Ray Tischer, violist, has performed internationally and has recorded over 1500 soundtracks, TV series, commercials, and albums with Frank Sinatra, Barbra Streisand, and other notables. Dr. Tischer earned his DMA Degree from USC in viola and musicology, and is an avid practitioner of early music performance practice and jazz, in addition to being an Integrative and Music Therapist at Cottage Hospital. He performs on a Pietro Pallotta viola, made in Perugia, Italy in 1809, which he inherited from his mother, the esteemed violist Ann Tischer.

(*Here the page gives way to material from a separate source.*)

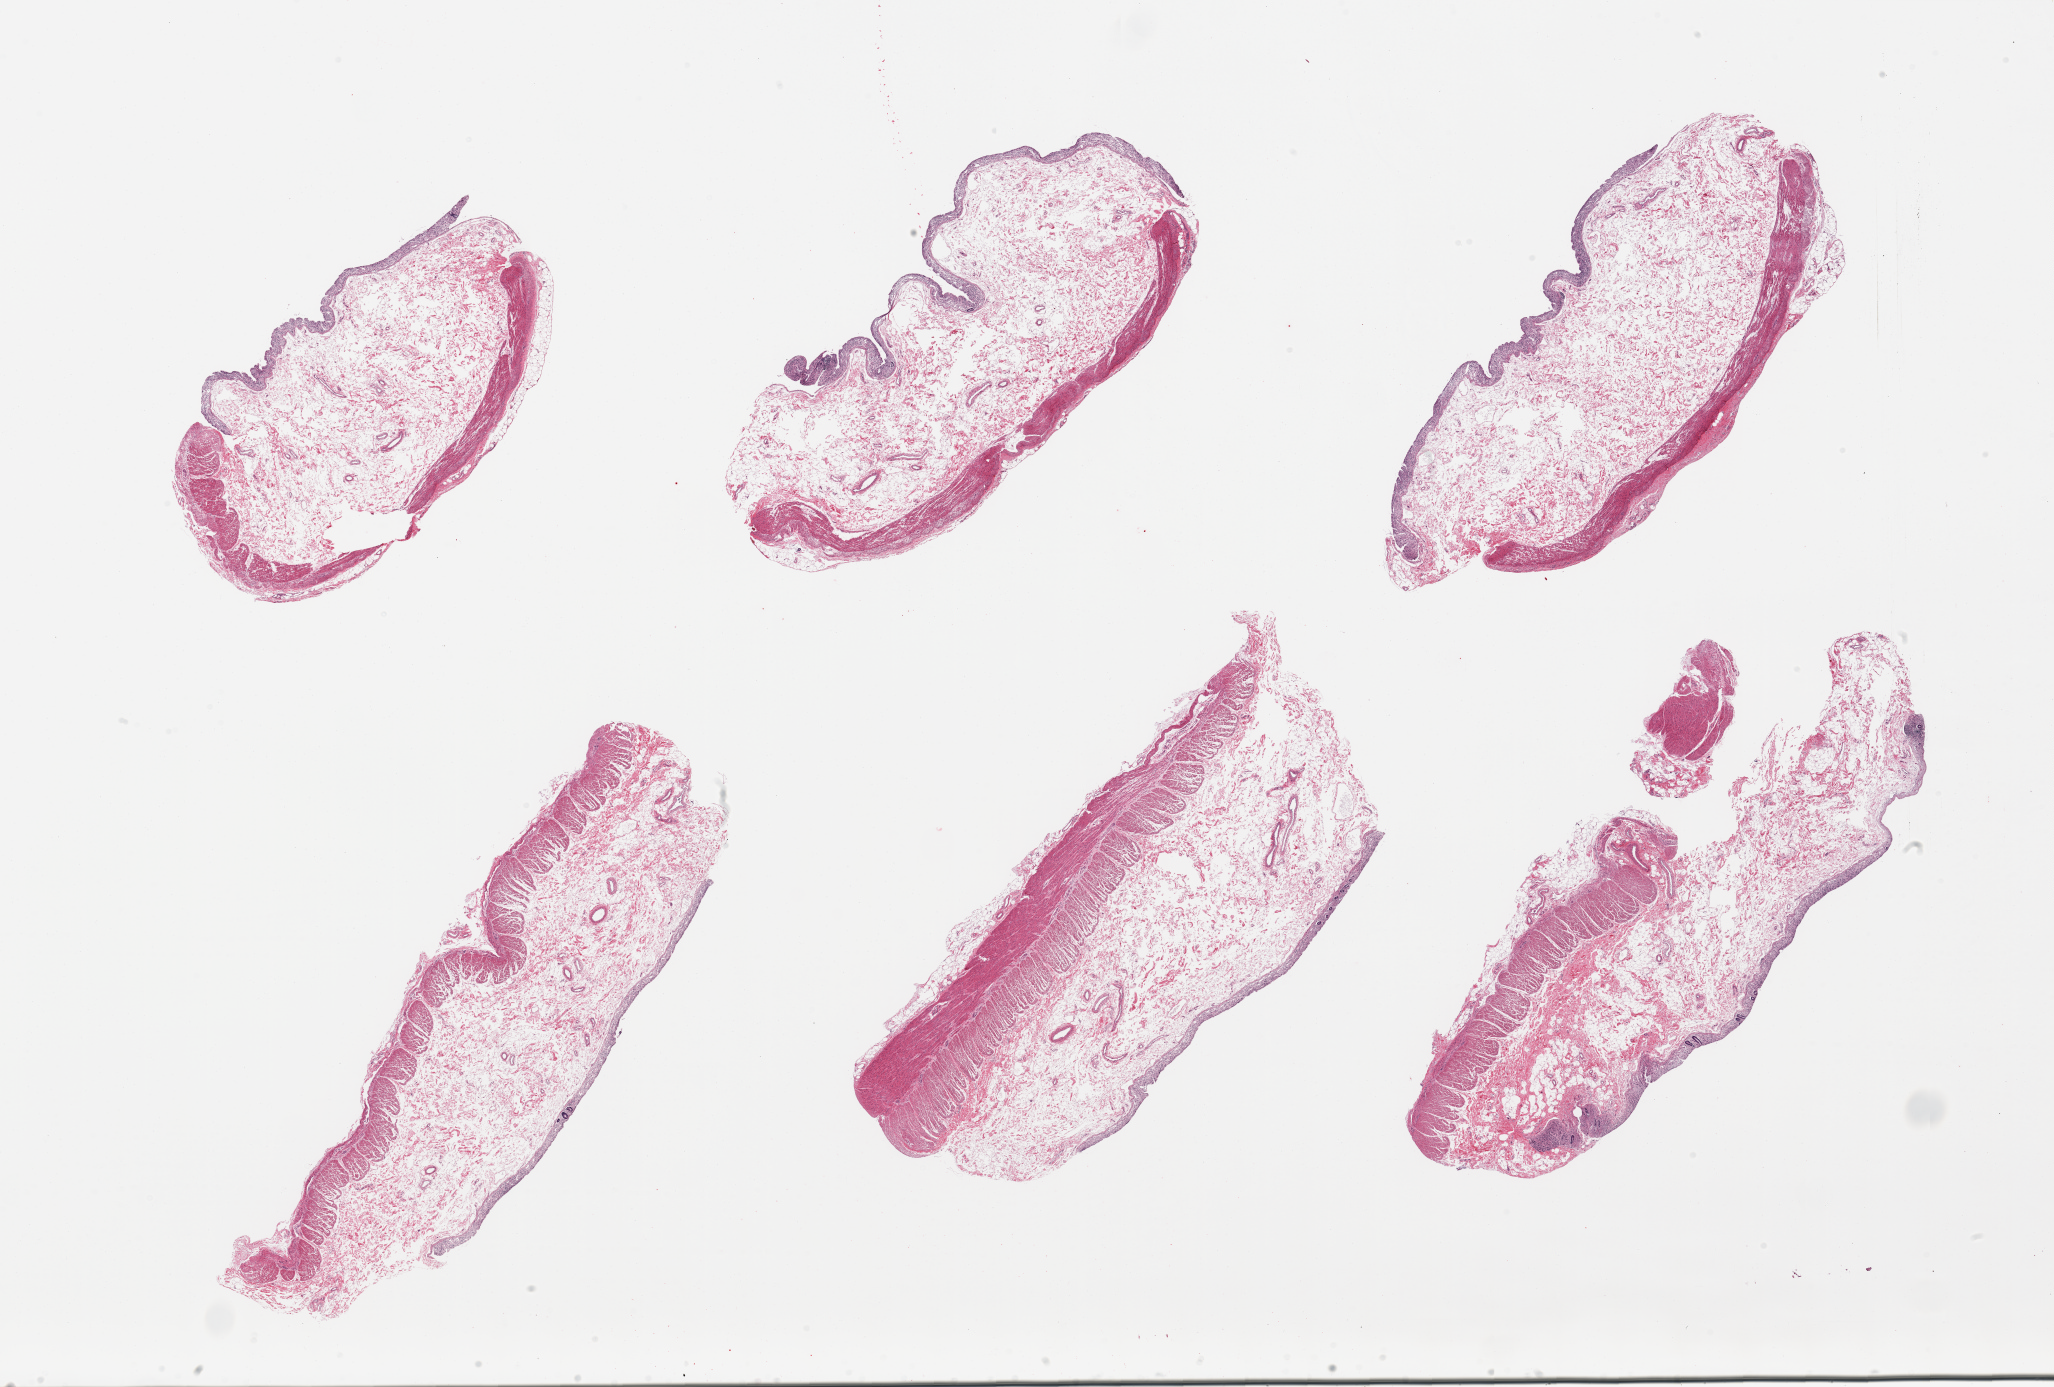
H&E whole-slide image, shown as a low-resolution overview of the whole scanned area (about 32.5 x 21.9 mm, from a 20x scan), PAXgene-fixed, paraffin-embedded tissue, target tissue: transverse colon, tissue donor sample. Donor: male.
Review note (as recorded): 6 pieces; edema, mucosal autolysis.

A native Manhattanite, Eric Valinsky has, for more years than he would like to admit, maintained dual careers in computer systems architecture and music. He was educated at the Oberlin Conservatory of Music and the University of Illinois, finally achieving his DMA in music composition from Columbia University. He studied composition with Walter Aschaffenburg, Salvatore Martirano, Jack Beeson, and Darius Milhaud; piano with Sara Crawford Drogheo and Emil Danenberg; and conducting with Harold Farberman. While living in Los Angeles, he became music director and composer-in-residence for The Storie-Crawford Dance Theatre Ensemble. Returning to New York, he served in a similar capacity for Danny Buraczeski’s Jazzdance, Uris Bahr and Dancers, and The New American Ballet Ensemble as well as composer-in-residence for The Rachel Harms Dance Company, Opera Uptown, and the Dance Department at City College of New York. He is currently Music Director for the American Dance & Music Performance Group and moonlights as founder and partner of Inlineos LLC, a strategic Internet consulting company.